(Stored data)
=-=-=
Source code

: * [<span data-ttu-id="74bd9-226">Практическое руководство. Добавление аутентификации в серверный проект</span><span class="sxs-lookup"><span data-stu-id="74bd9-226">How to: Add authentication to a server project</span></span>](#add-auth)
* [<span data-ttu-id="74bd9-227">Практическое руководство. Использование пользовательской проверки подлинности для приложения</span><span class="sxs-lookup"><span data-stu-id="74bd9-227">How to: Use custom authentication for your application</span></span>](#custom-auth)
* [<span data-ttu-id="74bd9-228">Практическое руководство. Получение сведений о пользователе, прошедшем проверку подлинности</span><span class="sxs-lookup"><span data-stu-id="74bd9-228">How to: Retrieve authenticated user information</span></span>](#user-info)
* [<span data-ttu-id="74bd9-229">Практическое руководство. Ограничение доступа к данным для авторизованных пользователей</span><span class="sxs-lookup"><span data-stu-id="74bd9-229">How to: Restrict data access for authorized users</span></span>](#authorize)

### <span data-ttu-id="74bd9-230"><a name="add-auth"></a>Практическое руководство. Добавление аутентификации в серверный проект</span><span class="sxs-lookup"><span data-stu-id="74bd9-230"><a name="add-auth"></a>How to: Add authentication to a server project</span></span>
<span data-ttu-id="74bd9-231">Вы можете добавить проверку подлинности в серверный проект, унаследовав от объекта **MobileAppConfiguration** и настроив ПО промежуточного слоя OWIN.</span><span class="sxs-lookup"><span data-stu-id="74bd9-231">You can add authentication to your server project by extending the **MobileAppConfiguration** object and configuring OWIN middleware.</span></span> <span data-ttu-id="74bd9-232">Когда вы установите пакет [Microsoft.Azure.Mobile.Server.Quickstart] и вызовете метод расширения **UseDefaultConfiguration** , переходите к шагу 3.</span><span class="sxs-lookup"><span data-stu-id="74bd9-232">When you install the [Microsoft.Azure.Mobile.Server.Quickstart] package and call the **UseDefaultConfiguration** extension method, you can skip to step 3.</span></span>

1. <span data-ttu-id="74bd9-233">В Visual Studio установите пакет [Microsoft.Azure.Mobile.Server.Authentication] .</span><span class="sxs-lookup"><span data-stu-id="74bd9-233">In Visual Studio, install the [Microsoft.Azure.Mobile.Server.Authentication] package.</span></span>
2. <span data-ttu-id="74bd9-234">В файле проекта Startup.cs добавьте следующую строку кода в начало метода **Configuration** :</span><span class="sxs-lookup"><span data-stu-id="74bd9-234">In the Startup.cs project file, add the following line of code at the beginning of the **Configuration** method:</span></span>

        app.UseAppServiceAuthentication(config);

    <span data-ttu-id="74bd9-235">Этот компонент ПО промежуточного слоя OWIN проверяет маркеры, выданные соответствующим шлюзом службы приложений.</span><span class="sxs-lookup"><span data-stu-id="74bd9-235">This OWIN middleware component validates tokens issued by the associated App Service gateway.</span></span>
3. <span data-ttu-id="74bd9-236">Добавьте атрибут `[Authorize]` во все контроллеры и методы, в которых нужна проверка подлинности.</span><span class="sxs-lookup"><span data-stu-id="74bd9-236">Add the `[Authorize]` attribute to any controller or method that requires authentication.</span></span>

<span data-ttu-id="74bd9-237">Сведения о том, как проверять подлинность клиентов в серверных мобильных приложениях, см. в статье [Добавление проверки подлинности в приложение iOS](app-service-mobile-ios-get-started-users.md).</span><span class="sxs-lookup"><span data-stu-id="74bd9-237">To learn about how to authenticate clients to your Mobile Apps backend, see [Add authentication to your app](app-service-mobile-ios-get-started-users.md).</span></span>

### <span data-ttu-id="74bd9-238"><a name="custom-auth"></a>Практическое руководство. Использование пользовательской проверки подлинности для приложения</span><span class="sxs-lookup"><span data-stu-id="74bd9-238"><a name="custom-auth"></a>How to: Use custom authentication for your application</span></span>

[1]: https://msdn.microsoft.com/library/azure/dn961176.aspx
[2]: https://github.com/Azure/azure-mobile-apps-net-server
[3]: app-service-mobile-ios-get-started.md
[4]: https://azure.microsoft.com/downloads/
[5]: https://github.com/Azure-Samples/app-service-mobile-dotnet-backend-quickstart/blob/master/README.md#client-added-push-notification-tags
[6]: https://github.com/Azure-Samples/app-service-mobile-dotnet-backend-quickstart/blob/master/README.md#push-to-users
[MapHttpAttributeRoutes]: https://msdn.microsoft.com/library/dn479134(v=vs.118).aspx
=-=-=
◆ **WHAT NEEDS TO BE DONE**: Put the lines of the records from the one containing "[1]: https://msdn.microsoft.com/library/azure/dn961176.aspx" through the one containing "[4]: https://azure.microsoft.com/downloads/", both included, into a numbered list, leaving out any blank lines.

◆ **RESPONSE BOX**:
1. [1]: https://msdn.microsoft.com/library/azure/dn961176.aspx
2. [2]: https://github.com/Azure/azure-mobile-apps-net-server
3. [3]: app-service-mobile-ios-get-started.md
4. [4]: https://azure.microsoft.com/downloads/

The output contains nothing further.